I was supposed to attend a client’s cocktail party that evening for work with a few of my colleagues, but I just couldn’t do it. I was feeling very shell shocked. I didn’t cry and wasn’t upset, but felt sufficiently close to that edge that a glass of wine and the wrong comment could get me into that territory and a work function was not the time for it. I had sent an email to my colleague, letting her know that I wasn’t going to make it and why and her response was “Where are you? I want to hug you.” and even that forced me to take a few deep breaths and blink away tears. So my SIL and I decided to grab a bite at a restaurant close to the hotel where we wouldn’t run into anyone. I was going back to the NCI for my scans the next day and would then close the medical compartment and open up the work one again. But until then? I was living in the not-suitable-for-work box.
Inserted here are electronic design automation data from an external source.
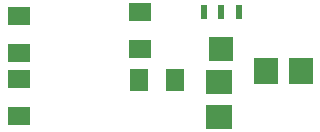
<source format=gbp>
G04 MADE WITH FRITZING*
G04 WWW.FRITZING.ORG*
G04 SINGLE SIDED*
G04 HOLES NOT PLATED*
G04 CONTOUR ON CENTER OF CONTOUR VECTOR*
%ASAXBY*%
%FSLAX23Y23*%
%MOIN*%
%OFA0B0*%
%SFA1.0B1.0*%
%ADD10R,0.022835X0.047244*%
%ADD11R,0.078740X0.078740*%
%ADD12R,0.074803X0.062992*%
%ADD13R,0.086615X0.078740*%
%ADD14R,0.078740X0.086615*%
%ADD15R,0.062992X0.074803*%
%ADD16R,0.001000X0.001000*%
%LNPASTEMASK0*%
G90*
G70*
G54D10*
X781Y532D03*
X840Y532D03*
X899Y532D03*
G54D11*
X840Y410D03*
G54D12*
X165Y396D03*
X165Y519D03*
X166Y309D03*
X166Y187D03*
X568Y532D03*
X568Y410D03*
G54D13*
X832Y300D03*
X832Y182D03*
G54D14*
X1106Y334D03*
X988Y334D03*
G54D15*
X565Y304D03*
X687Y304D03*
G54D16*
D02*
G04 End of PasteMask0*
M02*
</source>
Our plan sounded great until we walked into the restaurant and discovered the cocktail party was being held in the same place we had decided to come for dinner. And of course, there is a group of my colleagues, looking at me with a confused expression and waving me over, while I stand there trying to smile and shake my head no. The colleague I emailed came over and told us to come join them. I introduced my SIL and said this was an accident, we weren’t here for the party, we were just trying to grab a quiet dinner together and unwind after a stressful day. And so she sent us on our way. But as she turned to walk away, she grabbed both my shoulders and gave me a hard kiss on the temple. It makes me cry just sitting here writing about it, I don’t know why. I can’t quite explain in words how it felt for my two worlds to collide – but something about that encounter had me pushed me to the edge of a complete meltdown.
And the meltdown arrived the next morning, when I had a good long cry before returning to the NCI for the first round of CT scans. I still felt pretty frazzled and, after getting caught in the rain on the walk back from the subway to the hotel, was not up for the evening’s planned work activities. I had received several emails from colleagues in other offices that wanted to catch up while we were all in town, and ran into two more colleagues I wanted to see in the elevator, but claimed I had an upset stomach and promised to see them tomorrow. I had a quiet dinner in my room, watched some truly wonderful/terrible reality TV, and closed the sick box. Friday morning, I woke up in my work box and picked up where I left off on Tuesday.
2 thoughts on “Two Worlds Collide”
I’m so glad you are getting more help, more clarity, and are finding yourself in a place where you have support in every part of your life. I wish I was there to hug you too. Take care. Joanne
We do need to arrange a time for an in-person hug soon, Jo. It’s been too long.